[Opening Exercise input section]

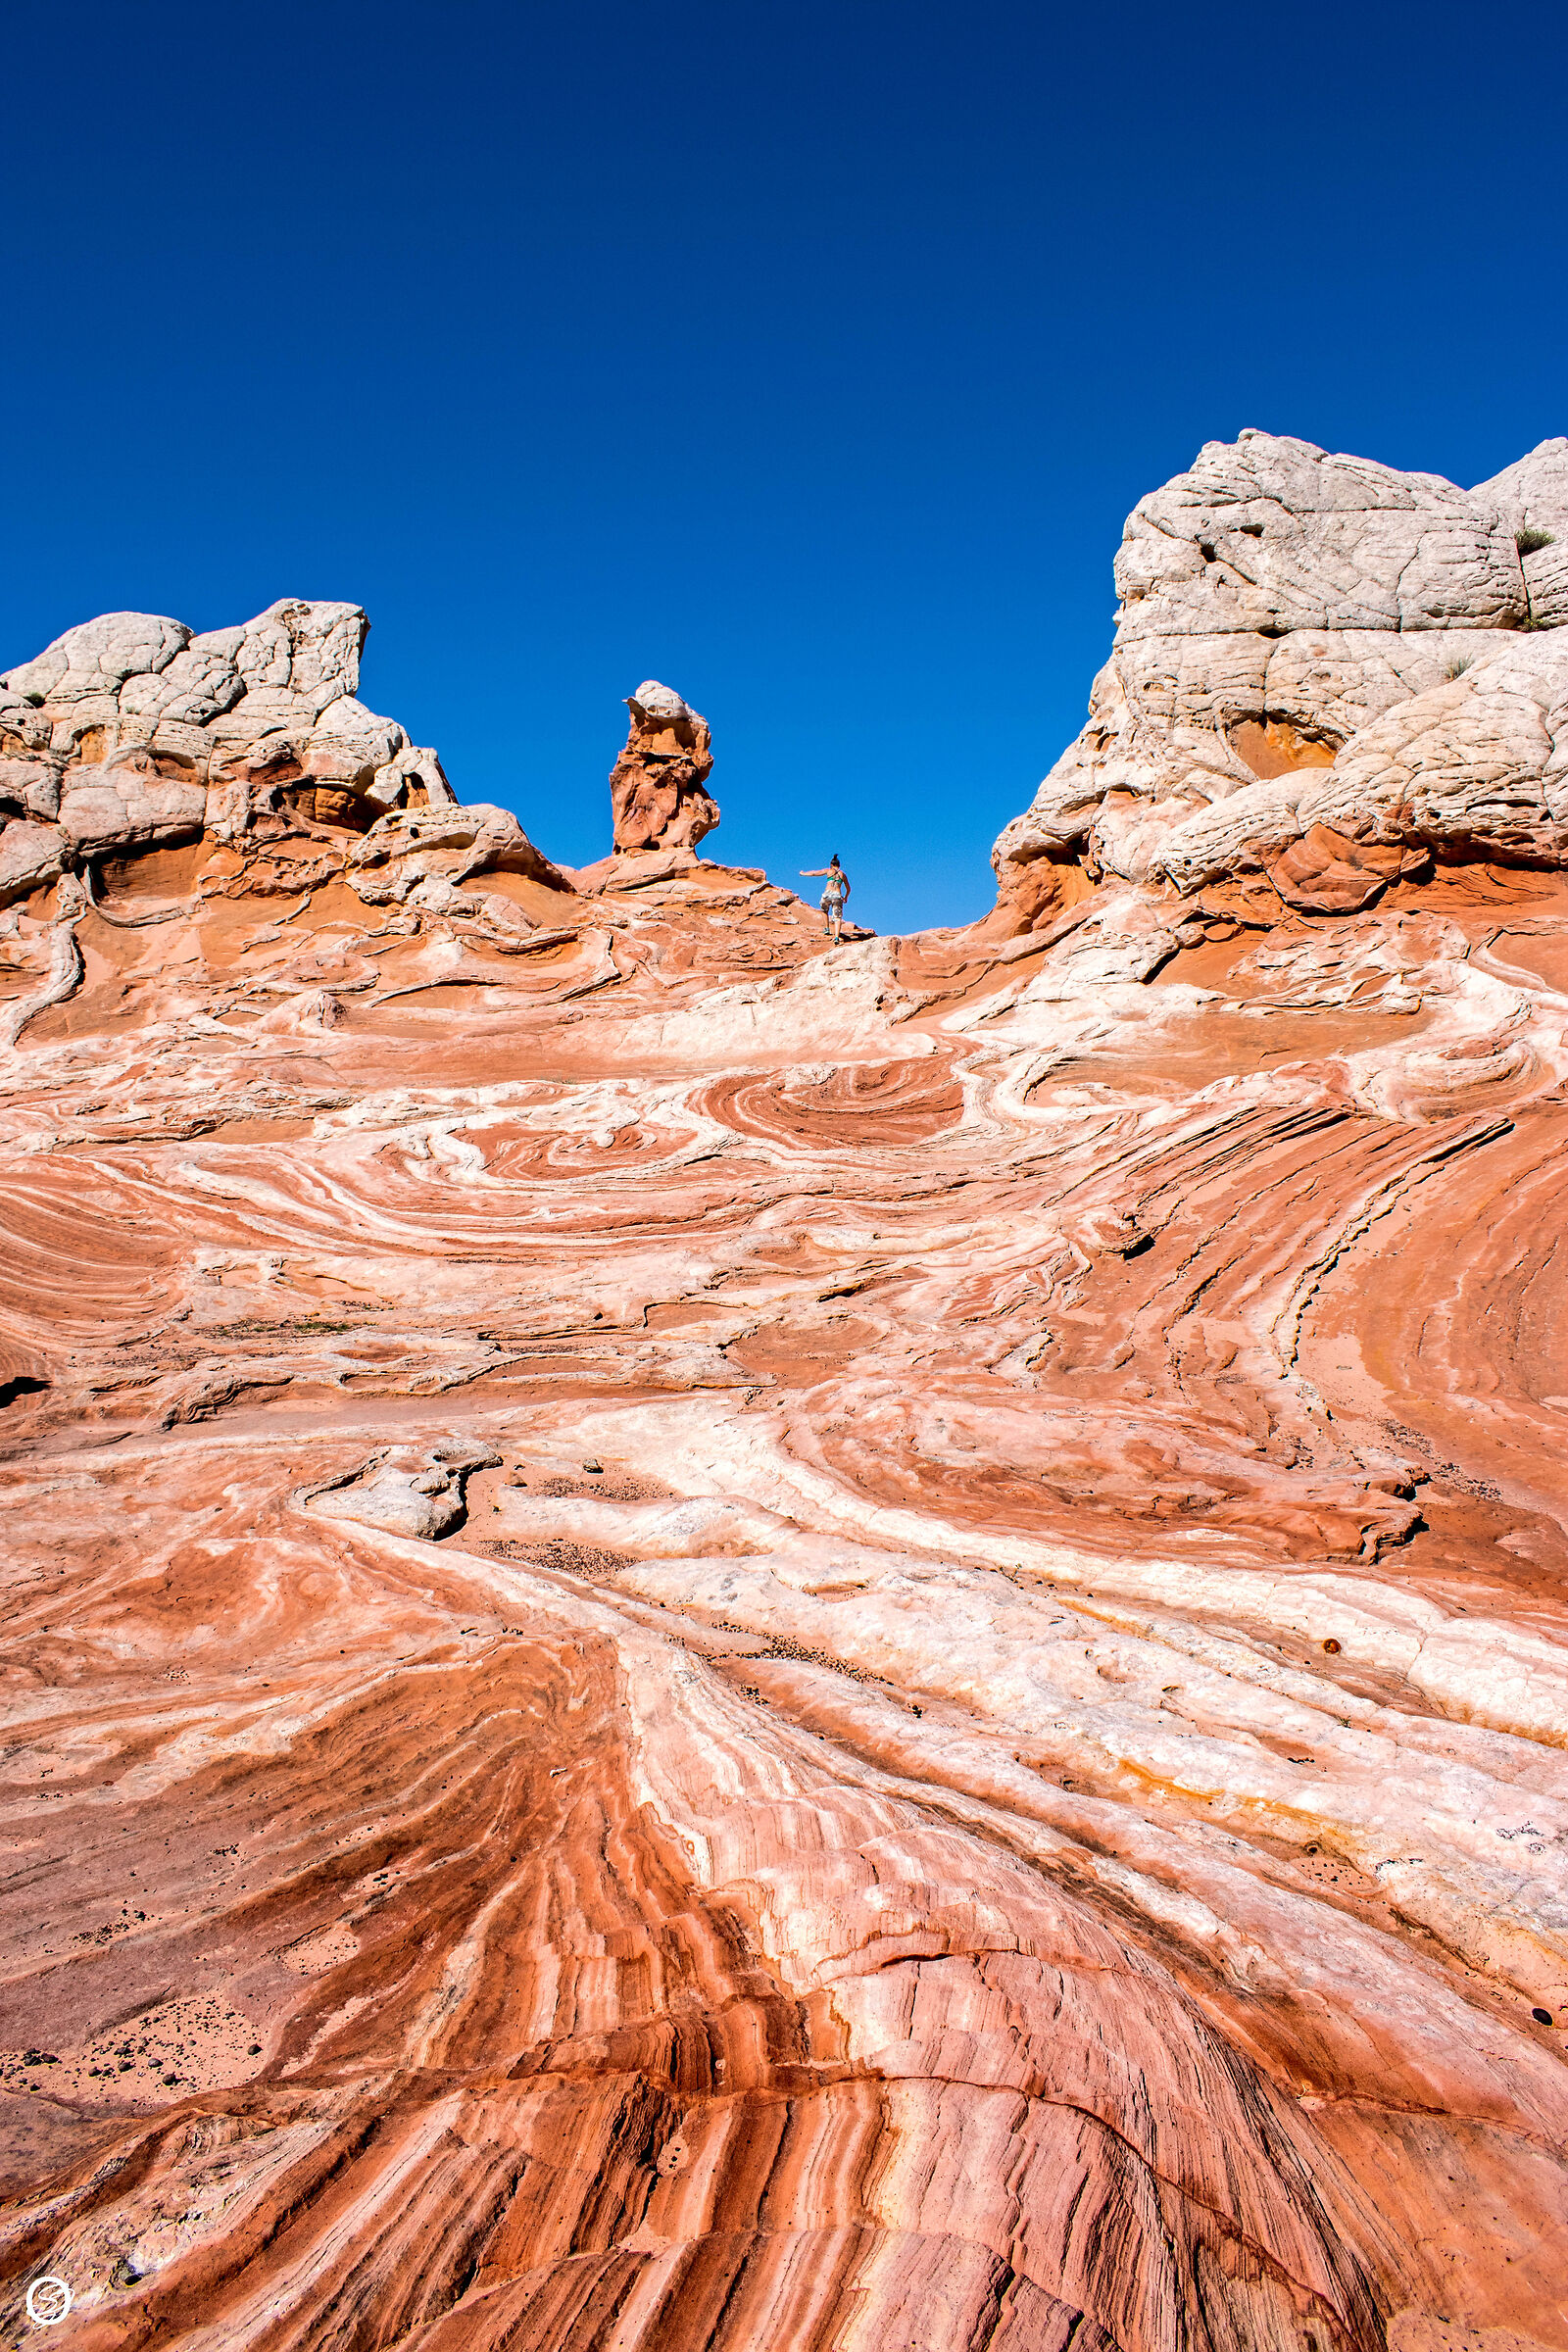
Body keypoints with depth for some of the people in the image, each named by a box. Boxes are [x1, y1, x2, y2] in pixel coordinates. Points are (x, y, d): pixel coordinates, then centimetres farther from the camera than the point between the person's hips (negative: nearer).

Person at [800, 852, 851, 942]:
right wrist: (845, 897, 49)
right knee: (837, 917, -2)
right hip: (838, 896, 1)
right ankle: (837, 936, -21)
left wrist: (803, 874, 31)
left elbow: (814, 873, 15)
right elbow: (848, 889, 30)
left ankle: (826, 928, 27)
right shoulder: (843, 874, 19)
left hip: (827, 894, -1)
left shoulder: (829, 870, 10)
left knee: (824, 911, 30)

[Closing Exercise input section]

What to do: Can you rewrite the data above with every "wrist" changed to "wrist joint" and everything else kept the same? Leave the pictures out of your answer.

Task response:
Body keypoints with depth for some of the people in the image, each named by a box. Boxes are [x1, y1, x2, y2] in pixel coordinates. Points are (x, y, d): pixel coordinates, then centimetres farther from the camera than the point between the person's hips (negative: nearer).

Person at [800, 852, 851, 942]:
right wrist joint: (845, 897, 49)
right knee: (837, 917, -2)
right hip: (838, 896, 1)
right ankle: (837, 936, -21)
left wrist joint: (803, 874, 31)
left elbow: (814, 873, 15)
right elbow: (848, 889, 30)
left ankle: (826, 928, 27)
right shoulder: (843, 874, 19)
left hip: (827, 894, -1)
left shoulder: (829, 870, 10)
left knee: (824, 911, 30)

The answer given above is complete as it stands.